One day recently when I wasn't out on a job, I had some of the other engineers over for dinner. I made my family's favorite pasta sauce with angel hair pasta, and I made creme brulee for dessert. While I was waiting for the water to boil for the pasta, my friend Will and I were discussing the physics of boiling water.
For water to boil, the liquid on the bottom of the pot must get hot enough to change into gas and form a bubble, and this bubble must stay hot enough to float to the surface of the water without popping under the pressure on its way up and without cooling down enough to turn back into liquid. This means that the pressure inside the little air bubble has to balance the pressure of the surrounding water, which depends upon the pressure being put on the surface of the water. And the temperature of all of the water has to be high enough to keep the bubble from cooling down, (not just the water on the bottom).
I hope some of you will remember the ideal gas law from high school chemistry or physics:
PV = nRT
where P is the pressure of the gas, V is the volume, n is the number of moles (related to the number of grams of the substance), R is a known constant, and T is the temperature. Technically this equation only applies to gases that are under perfect conditions, but we can approximate our boiling water situation to one that can be explained by it for simplicity.
The question that Will and I were discussing is whether or not putting the lid on the pot helps the water to boil faster. You probably realize that putting the lid on will keep more heat in that would otherwise escape into the air, right? But does putting the lid on also increase the pressure on the top of the water? If this were the case, looking at the ideal gas law, the increase in pressure and temperature would balance out, meaning that the water would not boil any faster. However, putting the lid on does not increase the pressure because the lid does not seal tightly enough; air can still escape fairly easily. So the answer: putting the lid on the pot does help the water to boil faster because it traps the heat but doesn't increase the pressure.

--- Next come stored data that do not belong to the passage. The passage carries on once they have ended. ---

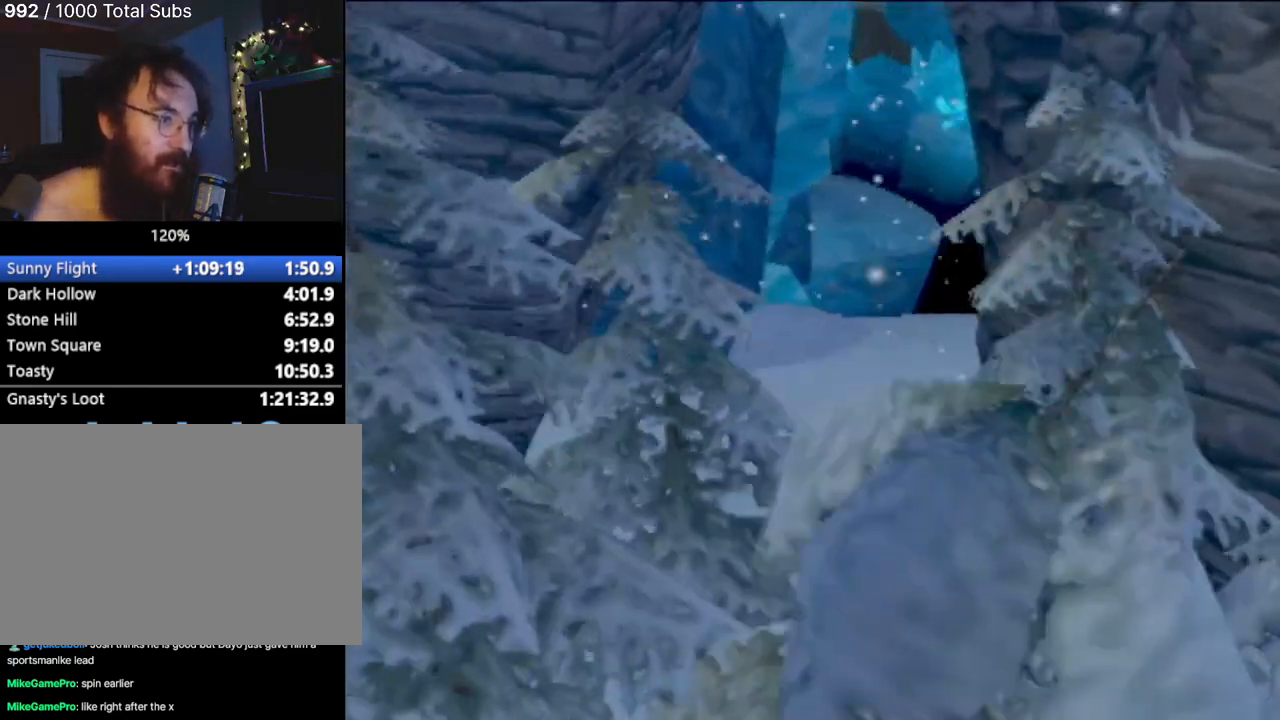
{"buttons": [], "left_stick": "center", "events": []}
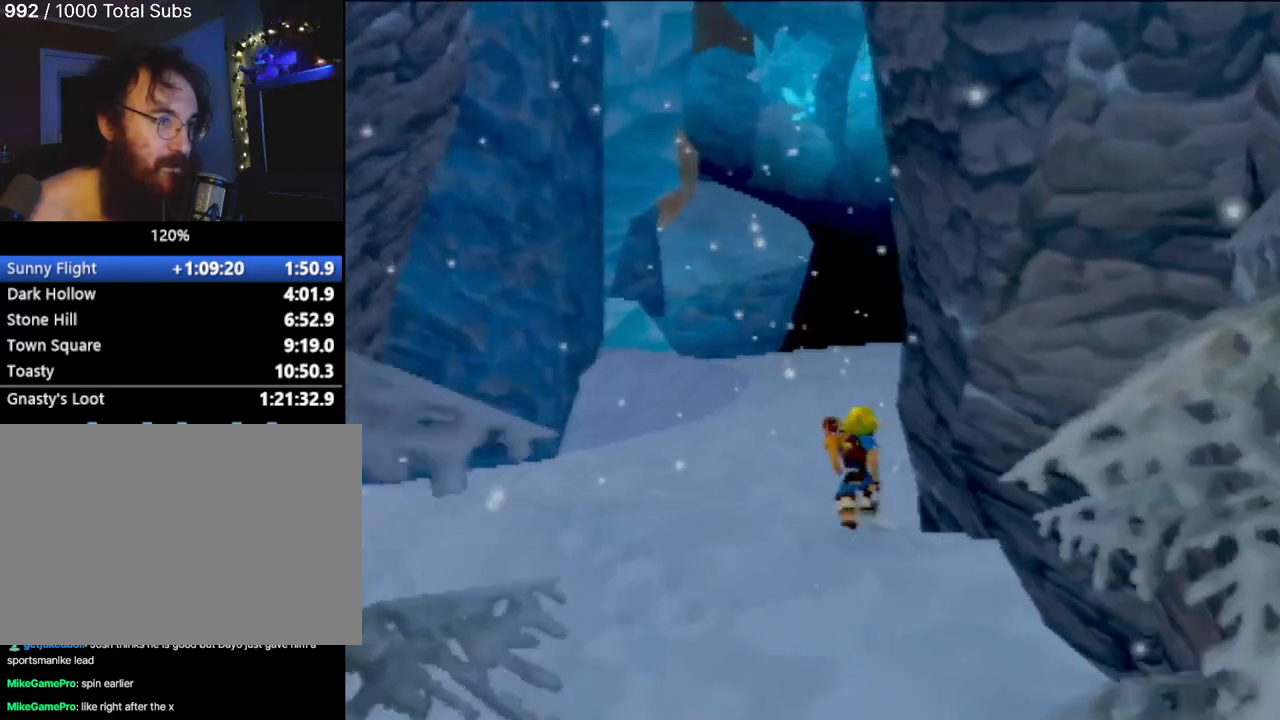
{"buttons": [], "left_stick": "center", "events": []}
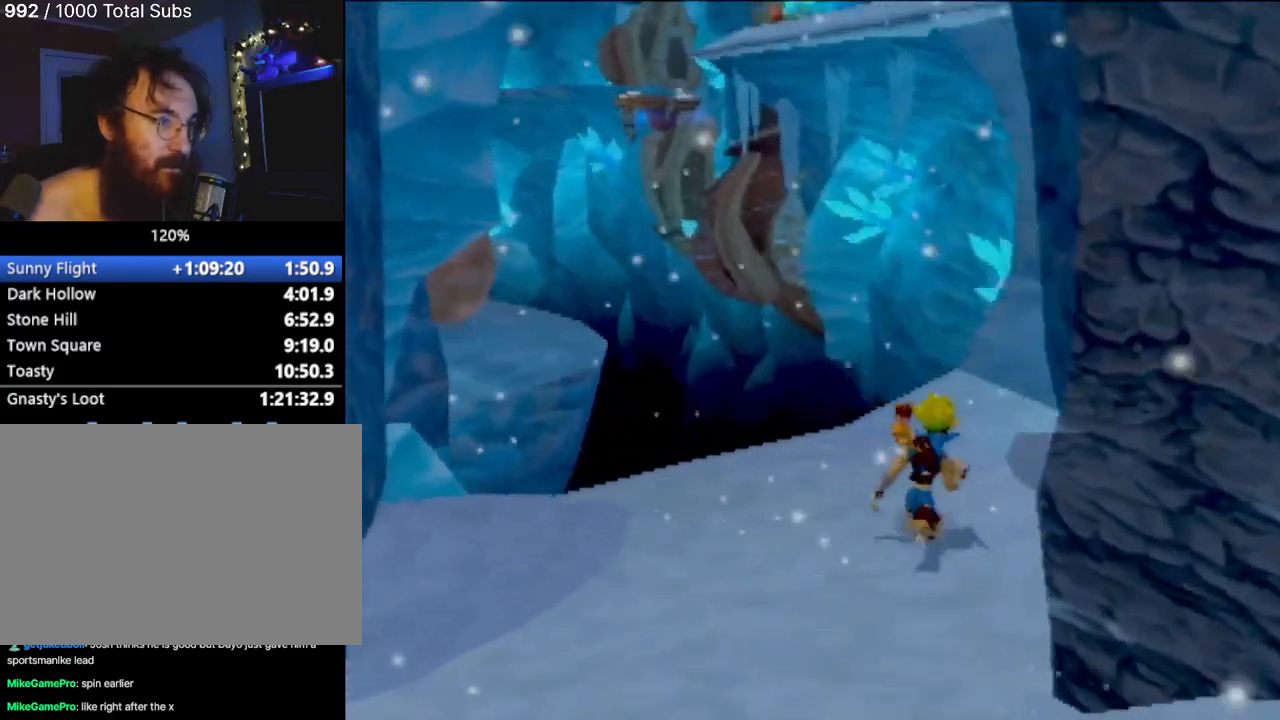
{"buttons": [], "left_stick": "center", "events": [[200, "R2", "down"], [500, "R2", "up"]]}
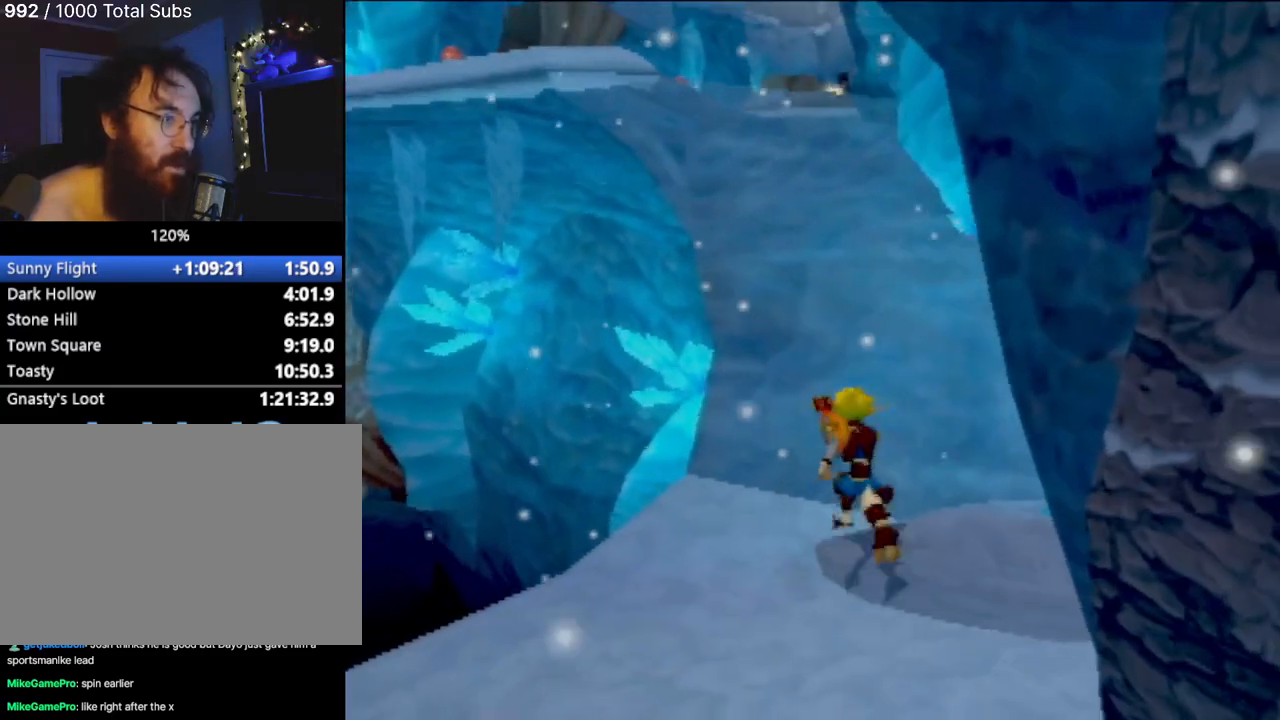
{"buttons": [], "left_stick": "center", "events": [[34, "R2", "down"], [284, "R2", "up"]]}
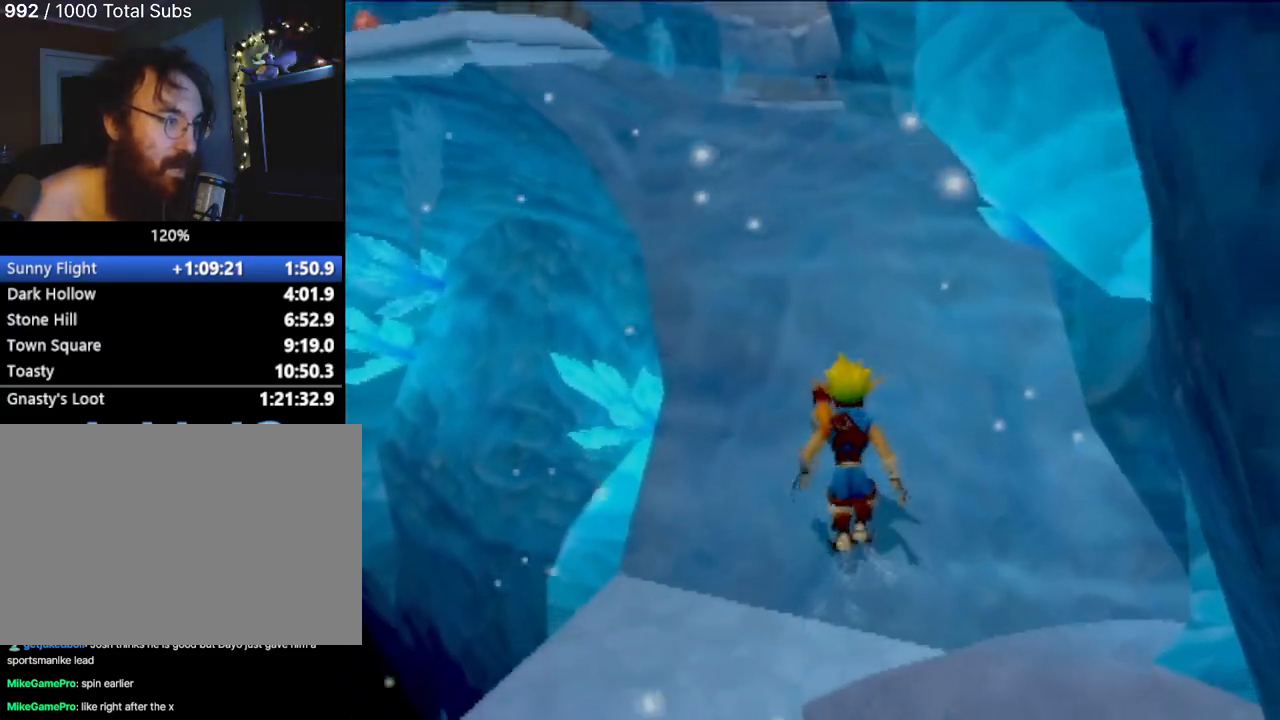
{"buttons": [], "left_stick": "center", "events": []}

As I was writing this, I wondered to myself: if the temperature of the water and the water vapor is increasing, why does this not in turn increase the pressure anyway? I think the answer to this is that the lid will still allow the volume to increase instead of the pressure. The water vapor will transfer its heat back to the water, increasing the temperature even further, but it is still allowed to escape from under the lid.
Once water comes to a boil, the temperature of the water will not increase any further. All of the heat coming from the stove will go into converting the liquid into gas. This means that whatever you're cooking in the water can't get any hotter than 212 degrees Fahrenheit, the boiling point of water. Now a pressure cooker is a different story. The lid on a pressure cooker seals tightly and keeps the vapor from escaping. This increases the pressure on the surface of the water, so it has to get even hotter before those bubbles on the bottom can form and rise. This means that the boiling point of the water is higher in a pressure cooker, so whatever you're cooking can be cooked at a higher temperature.
What about a double boiler, what's the purpose of that? A double boiler consists of two pots; the first is filled part way with water and sits on the stove, and the second sits on top of the first. The water should not be high enough to touch the top pot. The water is brought to a boil. Whatever you're cooking in the top pot is heated indirectly by the steam from the boiling water. This is a way of cooking the food more slowly and evenly. It's used to do things like melt chocolate; doing this in a pot sitting directly on the burner can heat the chocolate too fast, causing it to burn. It's also used to make custards and sauces for the same reason. I actually used mine recently to make the custard for a banana pudding.
It's interesting to write about the connections between two of my favorite things. Maybe I'll write some other physics of cooking posts soon. As always, let me know if there's anything specific you'd like me to write about, food related or not!